🤖 AI Summary
Existing evaluation frameworks inadequately assess large language models’ (LLMs) multilingual long-context reasoning capabilities: mainstream benchmarks predominantly rely on retrieval tasks, suffering from data leakage, shortcut learning, and insufficient emphasis on deep reasoning. To address this, we propose MLRBench—the first synthetic benchmark explicitly designed for multilingual long-context reasoning, covering seven languages and targeting three core competencies: multi-hop reasoning, factual aggregation, and cognitive reasoning. Our contributions include: (1) the first systematic decoupling of information retrieval from deep reasoning; (2) a robust, length-scalable, cross-lingually parallel evaluation framework resistant to data leakage; and (3) the empirical discovery that effective context utilization across languages rarely exceeds 30%. Experiments reveal significant performance disparities between high- and low-resource languages, with RAG only partially alleviating this bottleneck. The benchmark is publicly released to advance research in multilingual long-context reasoning.
📝 Abstract
Existing multilingual long-context benchmarks, often based on the popular needle-in-a-haystack test, primarily evaluate a model's ability to locate specific information buried within irrelevant texts. However, such a retrieval-centric approach is myopic and inherently limited, as successful recall alone does not indicate a model's capacity to reason over extended contexts. Moreover, these benchmarks are susceptible to data leakage, short-circuiting, and risk making the evaluation a priori identifiable. To address these limitations, we introduce MLRBench, a new synthetic benchmark for multilingual long-context reasoning. Unlike existing benchmarks, MLRBench goes beyond surface-level retrieval by including tasks that assess multi-hop inference, aggregation, and epistemic reasoning.
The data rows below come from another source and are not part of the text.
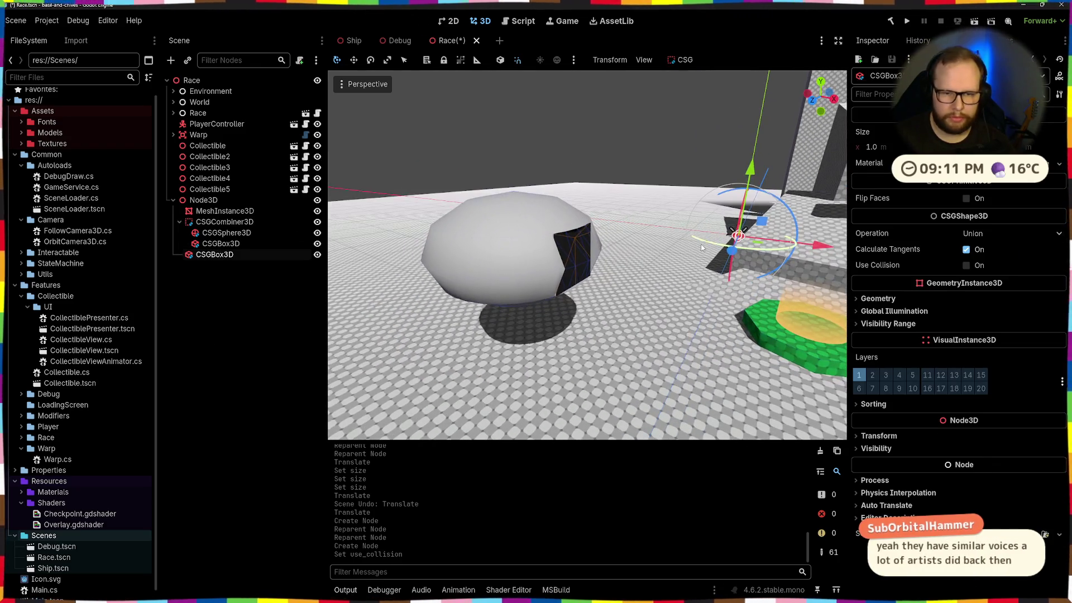
{"action": "left_click", "coordinate": [234, 212]}
{"action": "left_click", "coordinate": [215, 244]}
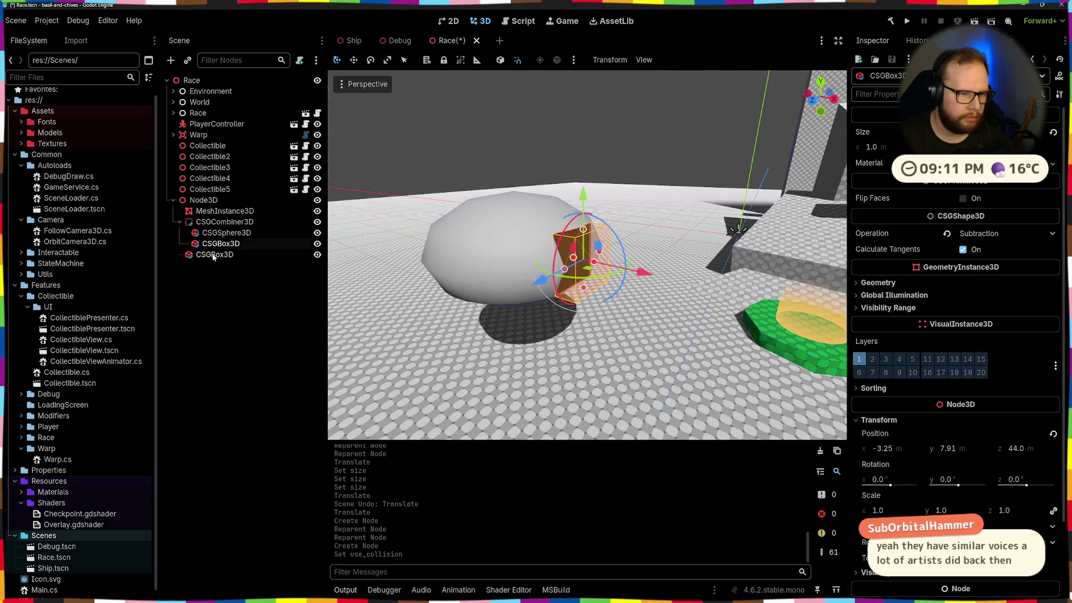
{"action": "left_click", "coordinate": [215, 254]}
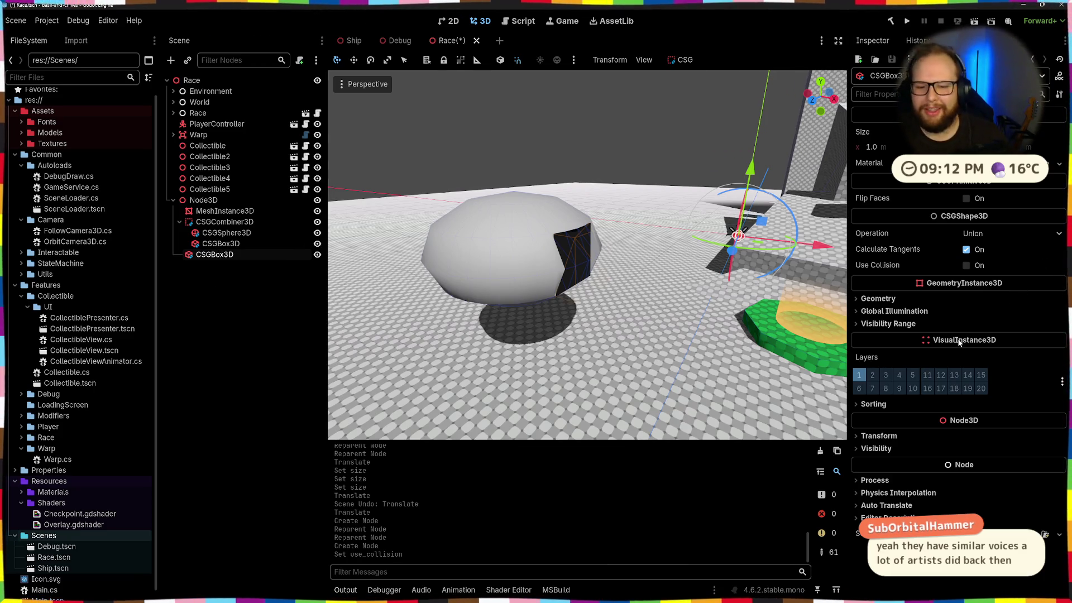
{"action": "left_click", "coordinate": [858, 435]}
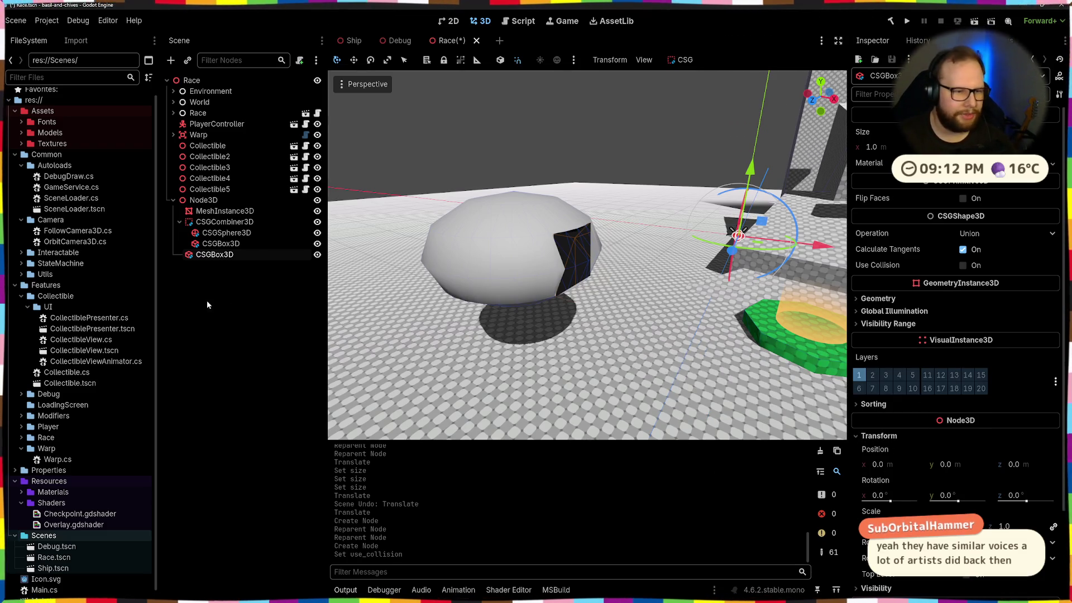
Step: Collapse the combiner's children and orbit around the egg from several angles
{"action": "left_click", "coordinate": [179, 222]}
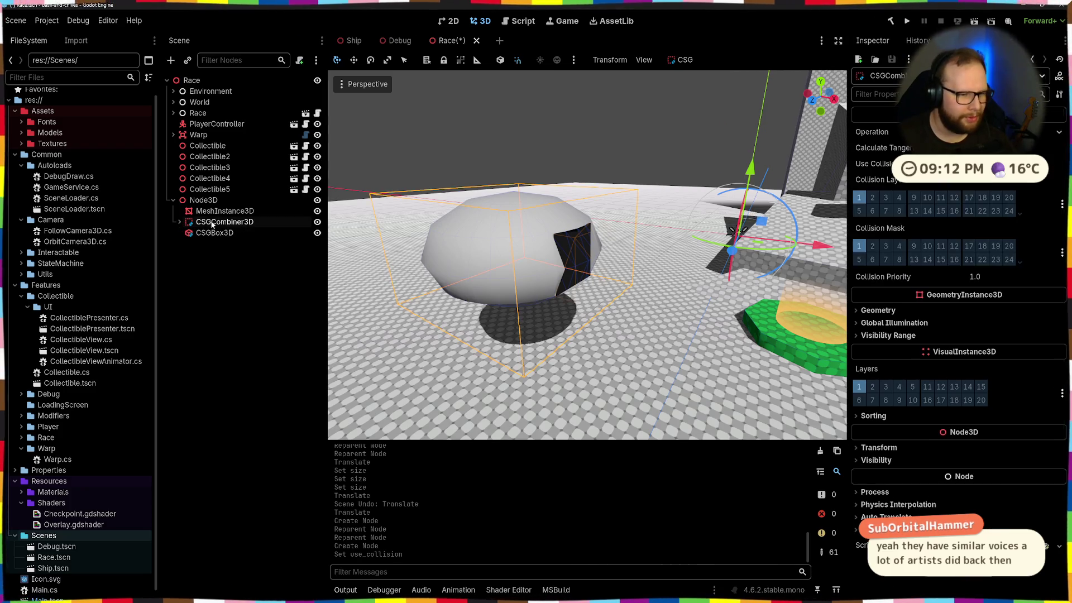
{"action": "scroll", "coordinate": [865, 333], "scroll_direction": "down", "scroll_amount": 2}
Spanning seven languages, MLRBench is designed to be parallel, resistant to leakage, and scalable to arbitrary context lengths. Our extensive experiments with an open-weight large language model (LLM) reveal a pronounced gap between high- and low-resource languages, particularly for tasks requiring the model to aggregate multiple facts or predict the absence of information. We also find that, in multilingual settings, LLMs effectively utilize less than 30% of their claimed context length. Although off-the-shelf Retrieval Augmented Generation helps alleviate this to a certain extent, it does not solve the long-context problem. We open-source MLRBench to enable future research in improved evaluation and training of multilingual LLMs.